What you are asked to do:
The records follow. Count the lines holding "Juara" and give only the number.

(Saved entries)
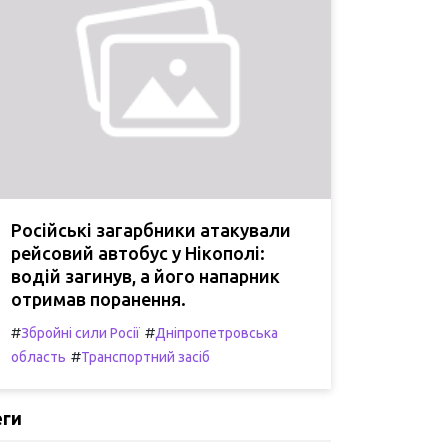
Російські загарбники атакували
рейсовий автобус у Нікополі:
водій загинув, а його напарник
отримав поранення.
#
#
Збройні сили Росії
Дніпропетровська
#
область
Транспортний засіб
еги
...
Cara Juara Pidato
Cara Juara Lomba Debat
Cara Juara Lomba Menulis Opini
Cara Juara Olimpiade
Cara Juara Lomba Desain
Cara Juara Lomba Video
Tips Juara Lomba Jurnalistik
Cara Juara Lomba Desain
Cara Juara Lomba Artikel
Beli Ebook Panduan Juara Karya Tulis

Task response:
10